Le gouvernement à l’assaut d’Internet et des réseaux sociaux


Coupure d’internet, censure des réseaux : Macron veut liquider les derniers canaux de contre-information


Vendredi 30 juin, à propos de la révolte en cours depuis la mort de Nahel, Macron s’est lancé dans un discours lunaire. Face à la colère immense, il aurait pu faire des annonces politiques, comme la fin de l’impunité policière, ou le retrait du permis de tuer pour «refus d’obtempérer». Mais non Macron s’est attaqué aux réseaux sociaux. Il a appelé les plateformes en ligne à un «esprit de responsabilité». Il a notamment cité Snapchat et TikTok, considérés comme responsables des «rassemblements violents», d’une «forme de mimétisme» et «une sortie du réel».

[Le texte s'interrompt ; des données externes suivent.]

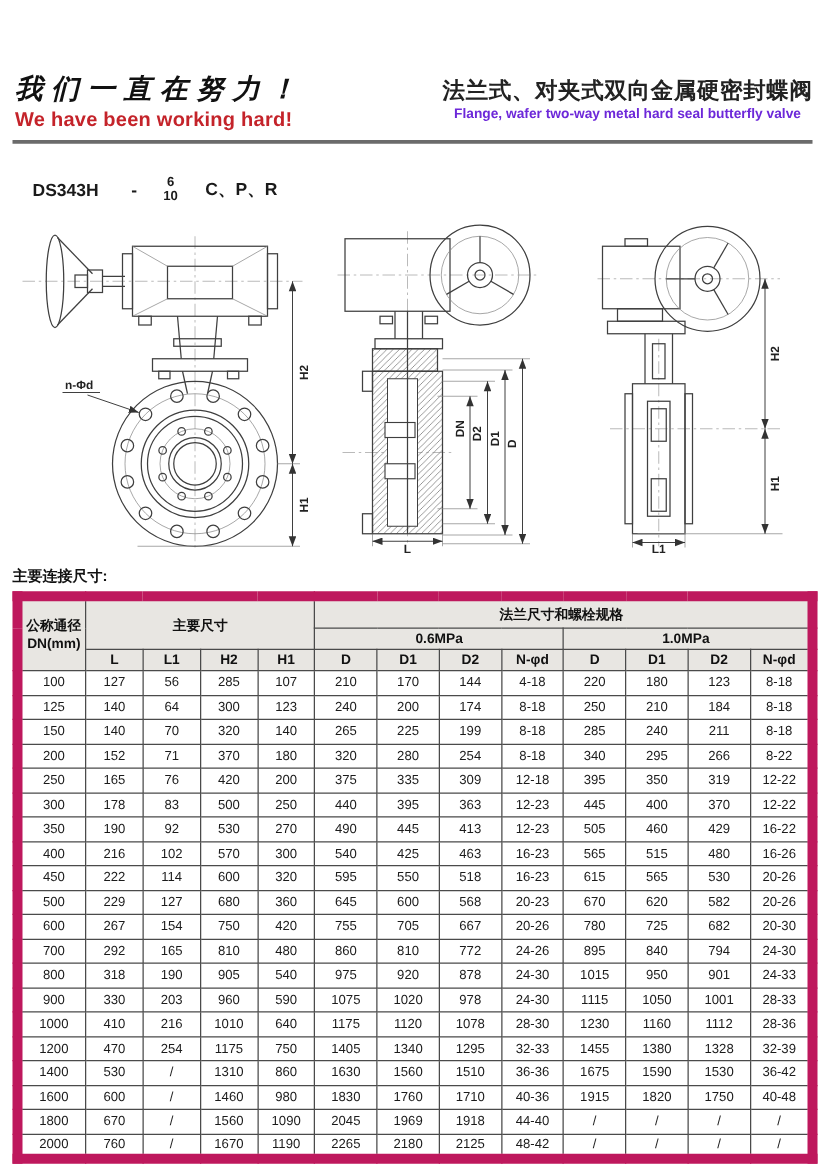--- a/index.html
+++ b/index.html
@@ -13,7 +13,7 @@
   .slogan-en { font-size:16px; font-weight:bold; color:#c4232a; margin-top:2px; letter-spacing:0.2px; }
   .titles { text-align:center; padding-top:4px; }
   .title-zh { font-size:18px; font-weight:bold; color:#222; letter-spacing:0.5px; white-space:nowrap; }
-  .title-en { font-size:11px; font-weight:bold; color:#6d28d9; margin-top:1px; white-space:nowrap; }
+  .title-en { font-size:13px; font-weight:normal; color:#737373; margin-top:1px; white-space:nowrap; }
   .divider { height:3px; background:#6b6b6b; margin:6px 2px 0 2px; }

Macron, toujours plus possédé, à poursuivi en estimant que les révoltés «vivent dans les jeux vidéo qui les ont intoxiqués». Comme si le soulèvement était de la faute des réseaux sociaux et non de l’exécution par balle d’un jeune par un policier. Comme si les révoltés étaient des décérébrés qui prennent des risques immenses sans raison. Comme si les réseaux sociaux étaient responsables de décennies de politique racistes, néolibérales, de répression, de relégations et d’humiliations. Comme si, avant les réseaux sociaux, il n’y avait pas de révoltes populaires.

Contrairement à Macron, on peut même supposer que sans les écrans qui canalisent énormément de temps et d’attention et poussent à rester chez soi, les explosions de révolte seraient probablement plus régulières et plus fortes.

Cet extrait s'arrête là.